The data =
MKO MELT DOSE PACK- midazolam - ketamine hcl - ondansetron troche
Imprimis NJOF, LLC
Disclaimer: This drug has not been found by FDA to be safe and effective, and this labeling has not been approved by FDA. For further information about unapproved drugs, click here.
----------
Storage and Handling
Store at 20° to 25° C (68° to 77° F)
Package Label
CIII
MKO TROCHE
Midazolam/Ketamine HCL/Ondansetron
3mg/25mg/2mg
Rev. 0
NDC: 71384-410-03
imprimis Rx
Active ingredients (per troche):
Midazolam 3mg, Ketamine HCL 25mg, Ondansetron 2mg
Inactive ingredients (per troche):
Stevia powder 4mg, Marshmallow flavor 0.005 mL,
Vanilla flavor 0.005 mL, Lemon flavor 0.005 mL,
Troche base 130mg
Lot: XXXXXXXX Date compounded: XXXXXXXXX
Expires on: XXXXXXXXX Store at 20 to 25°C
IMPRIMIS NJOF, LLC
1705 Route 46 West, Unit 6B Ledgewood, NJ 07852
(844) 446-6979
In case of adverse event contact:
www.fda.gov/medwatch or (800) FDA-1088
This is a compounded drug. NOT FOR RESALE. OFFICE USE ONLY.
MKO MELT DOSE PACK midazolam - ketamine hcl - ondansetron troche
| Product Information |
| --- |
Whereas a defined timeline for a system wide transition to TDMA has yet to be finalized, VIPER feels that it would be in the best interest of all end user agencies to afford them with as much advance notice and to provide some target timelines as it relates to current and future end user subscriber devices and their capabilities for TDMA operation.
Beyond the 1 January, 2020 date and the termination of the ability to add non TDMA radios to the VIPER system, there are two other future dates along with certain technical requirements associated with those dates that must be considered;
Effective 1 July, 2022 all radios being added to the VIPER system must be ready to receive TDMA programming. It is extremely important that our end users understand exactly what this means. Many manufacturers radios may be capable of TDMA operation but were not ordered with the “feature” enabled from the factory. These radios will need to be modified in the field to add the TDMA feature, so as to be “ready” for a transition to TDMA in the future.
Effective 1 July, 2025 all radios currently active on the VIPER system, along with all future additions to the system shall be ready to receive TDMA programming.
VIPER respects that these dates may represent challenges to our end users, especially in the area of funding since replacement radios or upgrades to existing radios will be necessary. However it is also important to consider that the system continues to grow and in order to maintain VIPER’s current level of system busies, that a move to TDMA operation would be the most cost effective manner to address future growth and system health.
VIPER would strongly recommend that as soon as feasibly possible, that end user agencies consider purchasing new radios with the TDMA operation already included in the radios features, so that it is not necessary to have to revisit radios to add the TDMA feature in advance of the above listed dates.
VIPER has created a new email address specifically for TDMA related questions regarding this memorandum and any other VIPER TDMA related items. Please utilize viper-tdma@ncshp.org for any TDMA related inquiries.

Work instructions = Would you copy out exactly the lines above that start at the one containing "This is a compounded" and end at the one containing "Beyond the 1", inclusive?

Answer below =
This is a compounded drug. NOT FOR RESALE. OFFICE USE ONLY.
MKO MELT DOSE PACK midazolam - ketamine hcl - ondansetron troche
| Product Information |
| --- |
Whereas a defined timeline for a system wide transition to TDMA has yet to be finalized, VIPER feels that it would be in the best interest of all end user agencies to afford them with as much advance notice and to provide some target timelines as it relates to current and future end user subscriber devices and their capabilities for TDMA operation.
Beyond the 1 January, 2020 date and the termination of the ability to add non TDMA radios to the VIPER system, there are two other future dates along with certain technical requirements associated with those dates that must be considered;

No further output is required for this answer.